§ Required action
A verbatim repeat of the lines below is required, with the pictures removed.

§ Dataset extract
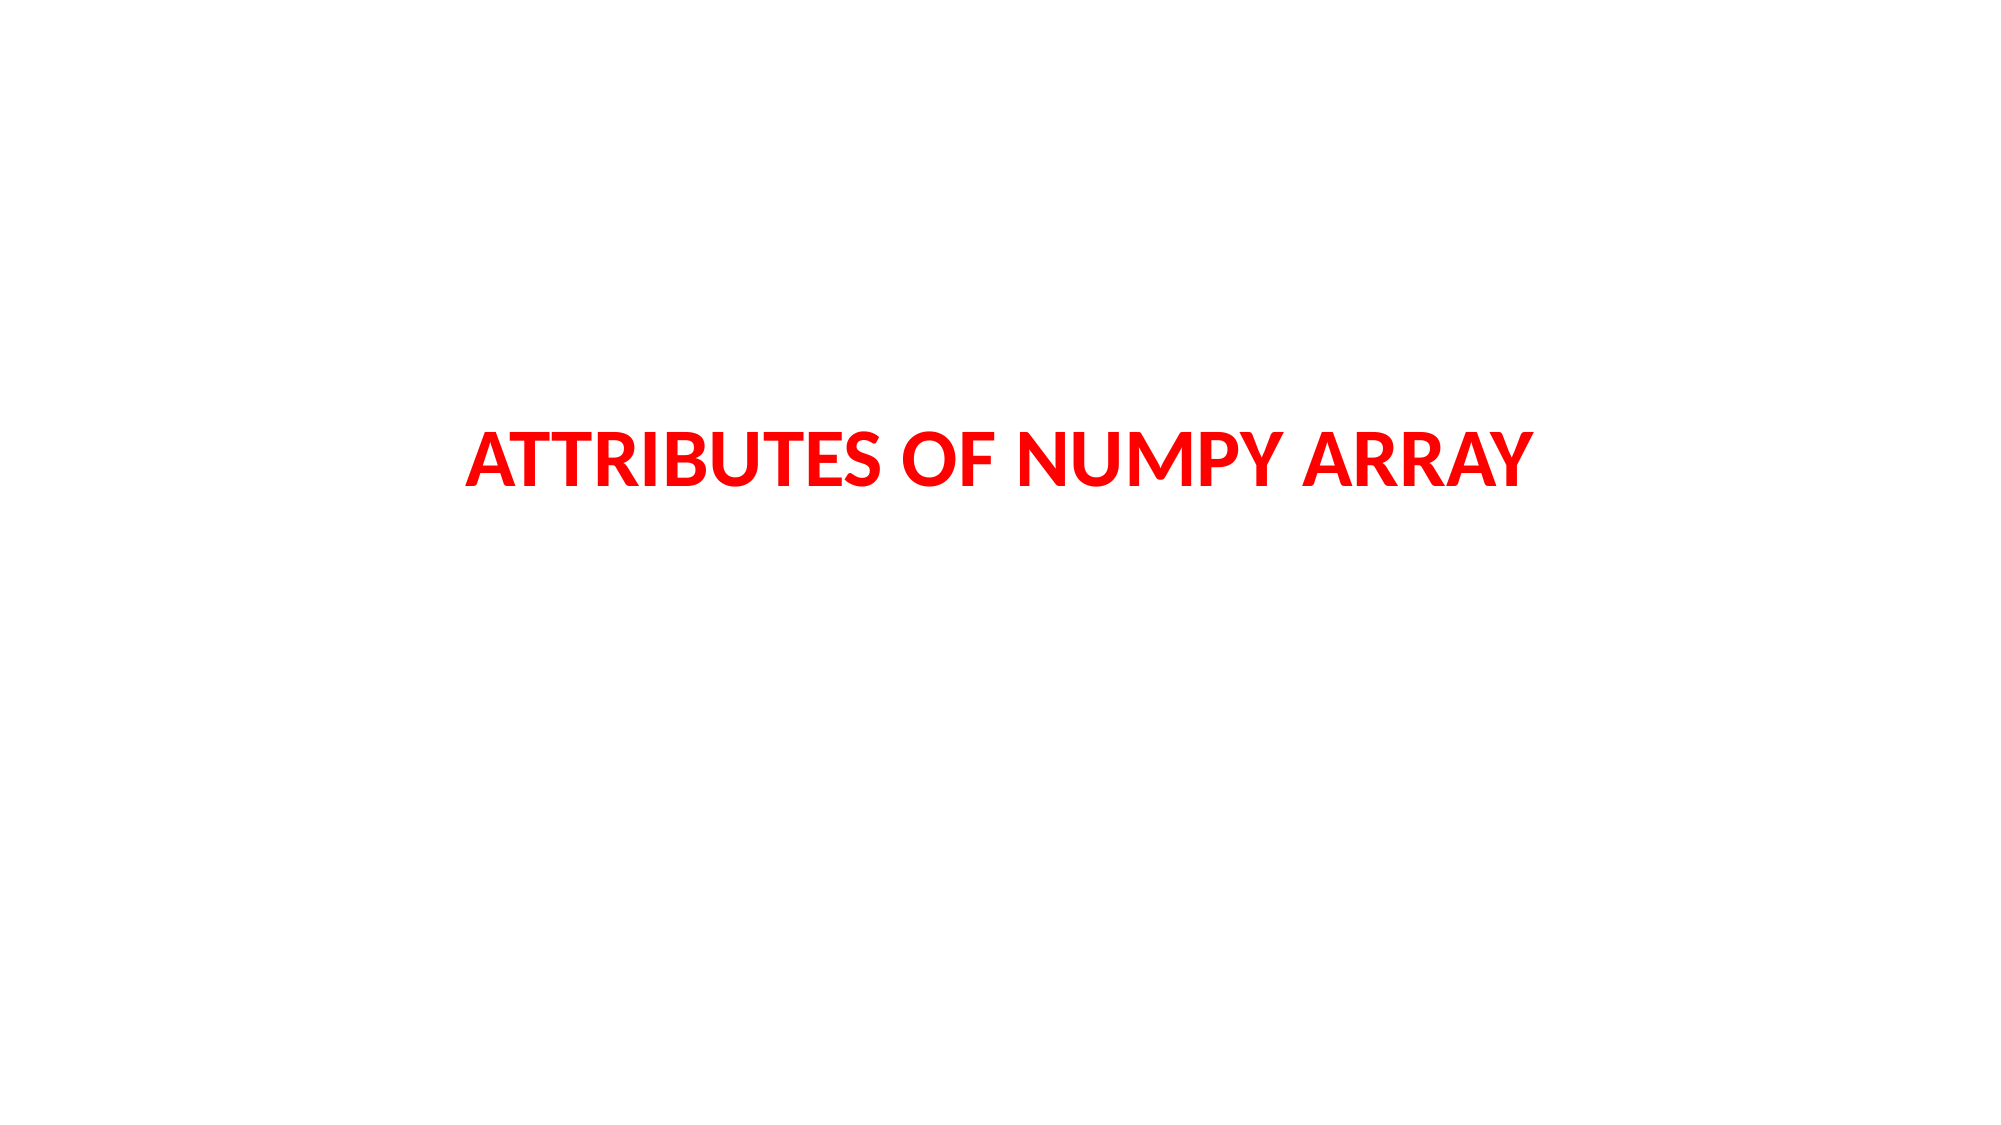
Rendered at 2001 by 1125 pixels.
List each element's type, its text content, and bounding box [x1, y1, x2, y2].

list ATTRIBUTES OF NUMPY ARRAY [0, 406, 2000, 705]
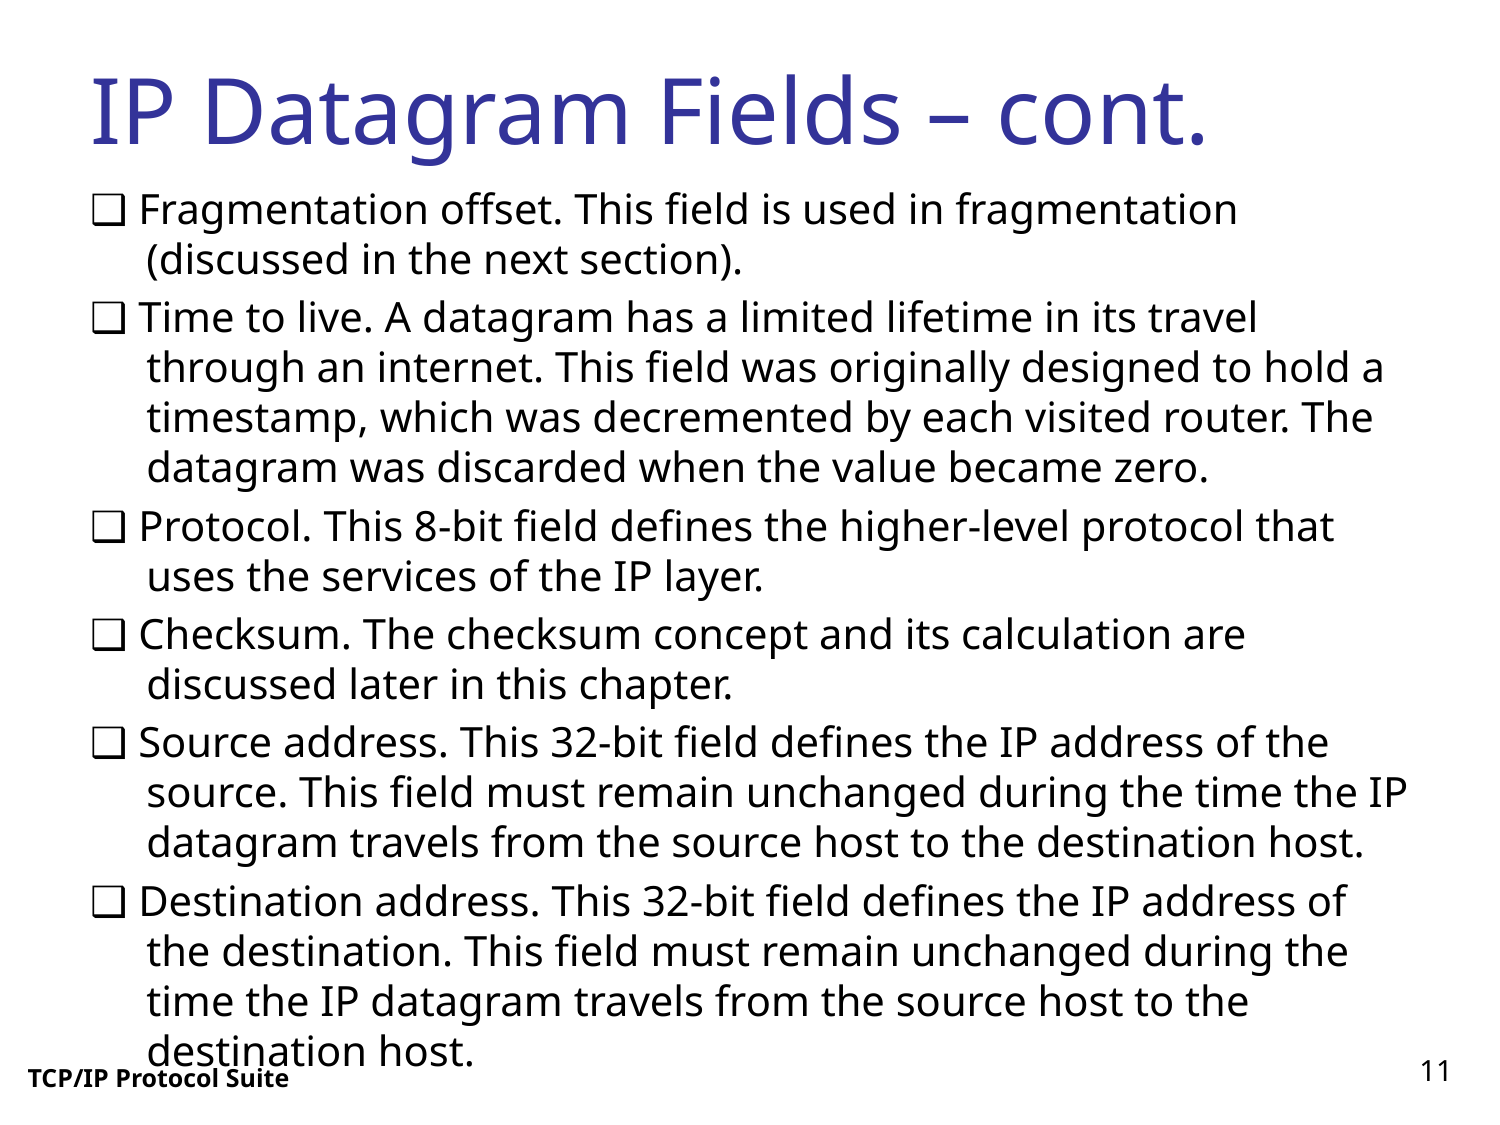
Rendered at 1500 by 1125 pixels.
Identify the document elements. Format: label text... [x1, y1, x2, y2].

list ❑ Fragmentation offset. This field is used in fragmentation (discussed in the next section). ❑ Time to live. A datagram has a limited lifetime in its travel through an internet. This field was originally designed to hold a timestamp, which was decremented by each visited router. The datagram was discarded when the value became zero. ❑ Protocol. This 8-bit field defines the higher-level protocol that uses the services of the IP layer. ❑ Checksum. The checksum concept and its calculation are discussed later in this chapter. ❑ Source address. This 32-bit field defines the IP address of the source. This field must remain unchanged during the time the IP datagram travels from the source host to the destination host. ❑ Destination address. This 32-bit field defines the IP address of the destination. This field must remain unchanged during the time the IP datagram travels from the source host to the destination host. [75, 174, 1425, 918]
slide_number 11 [1155, 1024, 1468, 1100]
title IP Datagram Fields – cont. [75, 45, 1425, 174]
footer TCP/IP Protocol Suite [12, 1025, 488, 1100]
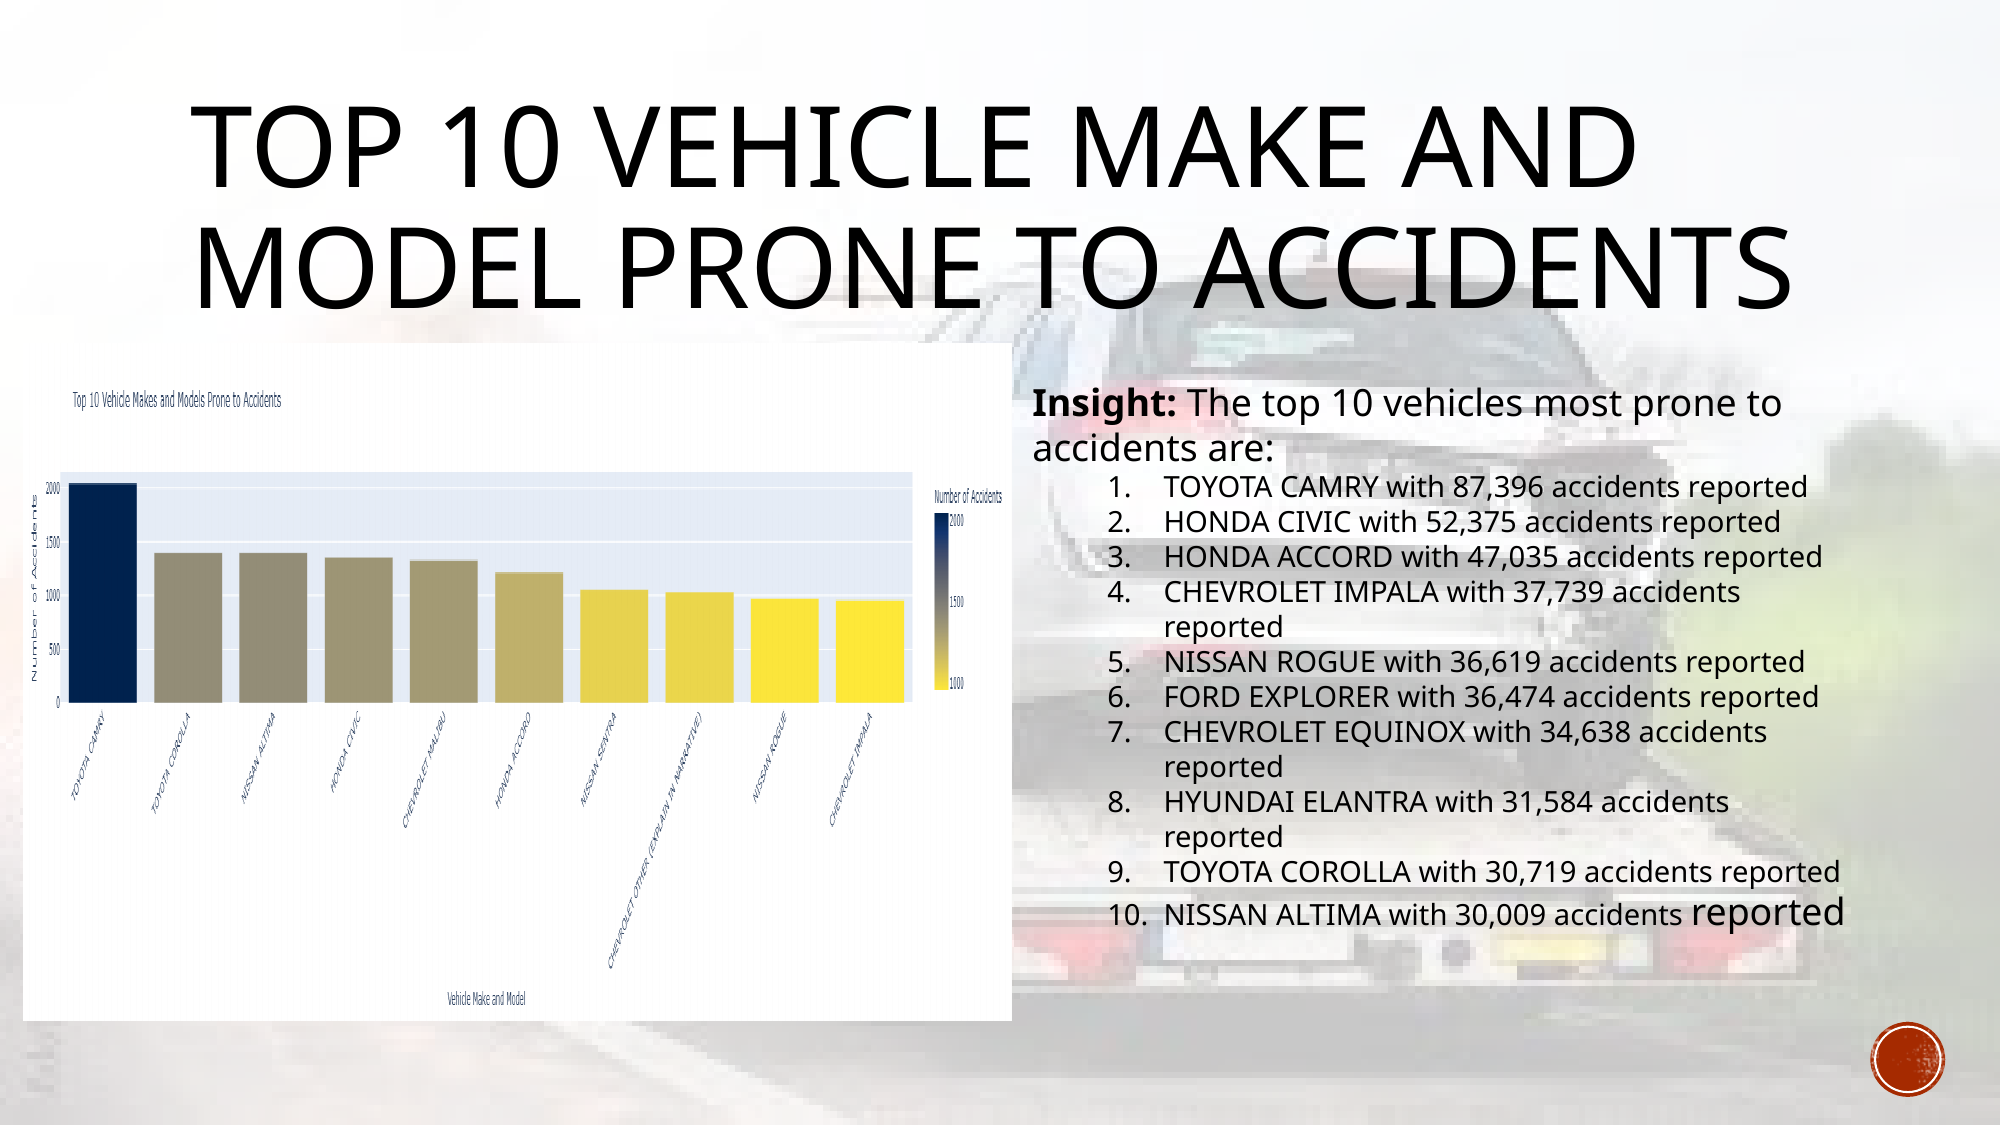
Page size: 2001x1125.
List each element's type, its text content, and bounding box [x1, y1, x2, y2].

text_box Insight: The top 10 vehicles most prone to accidents are: TOYOTA CAMRY with 87,396 accidents reported HONDA CIVIC with 52,375 accidents reported HONDA ACCORD with 47,035 accidents reported CHEVROLET IMPALA with 37,739 accidents reported NISSAN ROGUE with 36,619 accidents reported FORD EXPLORER with 36,474 accidents reported CHEVROLET EQUINOX with 34,638 accidents reported HYUNDAI ELANTRA with 31,584 accidents reported TOYOTA COROLLA with 30,719 accidents reported NISSAN ALTIMA with 30,009 accidents reported [1017, 371, 1867, 941]
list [26, 345, 1011, 1019]
title top 10 Vehicle make and model prone to accidents [175, 79, 1826, 344]
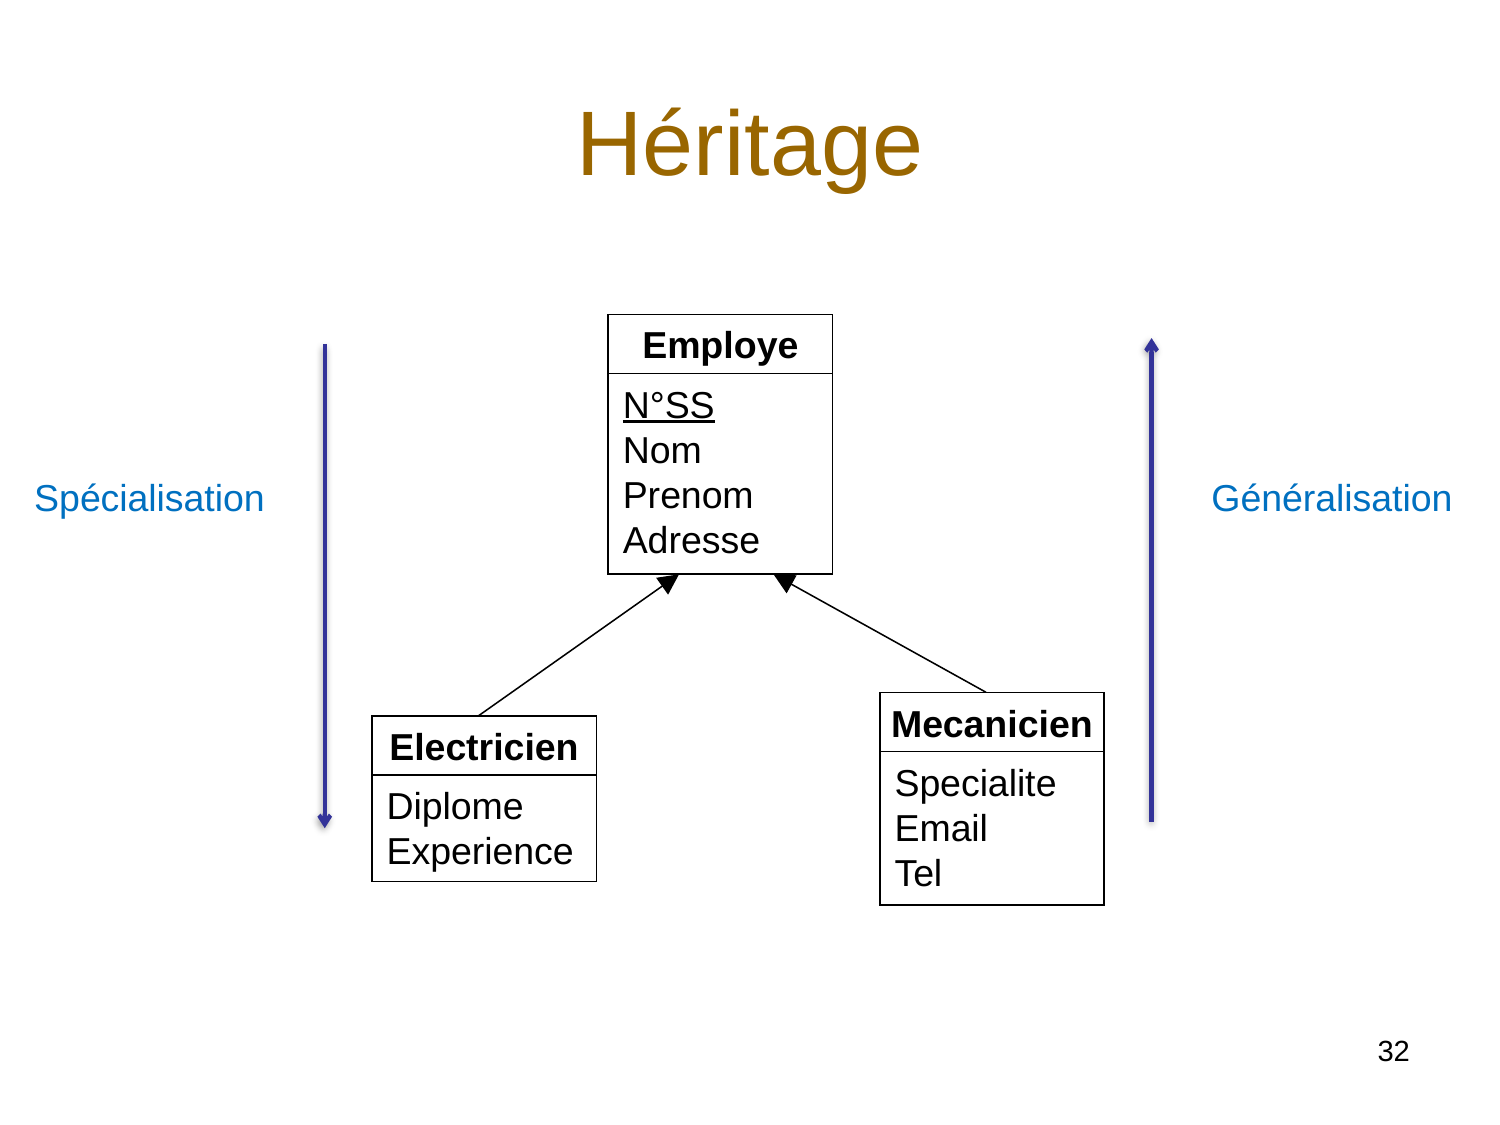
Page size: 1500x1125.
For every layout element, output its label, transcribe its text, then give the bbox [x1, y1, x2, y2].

§ Task answer
Rendered at 2001 by 1125 pixels.
List each element's type, its text content, and bounding box [x1, y1, x2, y2].

list ATTRIBUTES OF NUMPY ARRAY [0, 406, 2000, 705]
Rendered at 1500 by 1125 pixels.
Identify the document elements. Format: label text... [x1, y1, x2, y2].

list ❑ Fragmentation offset. This field is used in fragmentation (discussed in the next section). ❑ Time to live. A datagram has a limited lifetime in its travel through an internet. This field was originally designed to hold a timestamp, which was decremented by each visited router. The datagram was discarded when the value became zero. ❑ Protocol. This 8-bit field defines the higher-level protocol that uses the services of the IP layer. ❑ Checksum. The checksum concept and its calculation are discussed later in this chapter. ❑ Source address. This 32-bit field defines the IP address of the source. This field must remain unchanged during the time the IP datagram travels from the source host to the destination host. ❑ Destination address. This 32-bit field defines the IP address of the destination. This field must remain unchanged during the time the IP datagram travels from the source host to the destination host. [75, 174, 1425, 918]
slide_number 11 [1155, 1024, 1468, 1100]
title IP Datagram Fields – cont. [75, 45, 1425, 174]
footer TCP/IP Protocol Suite [12, 1025, 488, 1100]
Page size: 2001x1125.
List each element's type, its text content, and bounding box [x1, y1, x2, y2].

text_box Insight: The top 10 vehicles most prone to accidents are: TOYOTA CAMRY with 87,396 accidents reported HONDA CIVIC with 52,375 accidents reported HONDA ACCORD with 47,035 accidents reported CHEVROLET IMPALA with 37,739 accidents reported NISSAN ROGUE with 36,619 accidents reported FORD EXPLORER with 36,474 accidents reported CHEVROLET EQUINOX with 34,638 accidents reported HYUNDAI ELANTRA with 31,584 accidents reported TOYOTA COROLLA with 30,719 accidents reported NISSAN ALTIMA with 30,009 accidents reported [1017, 371, 1867, 941]
list [26, 345, 1011, 1019]
title top 10 Vehicle make and model prone to accidents [175, 79, 1826, 344]
Page size: 1500x1125.
For every layout element, output its label, transcribe its text, then give the bbox [x1, y1, x2, y2].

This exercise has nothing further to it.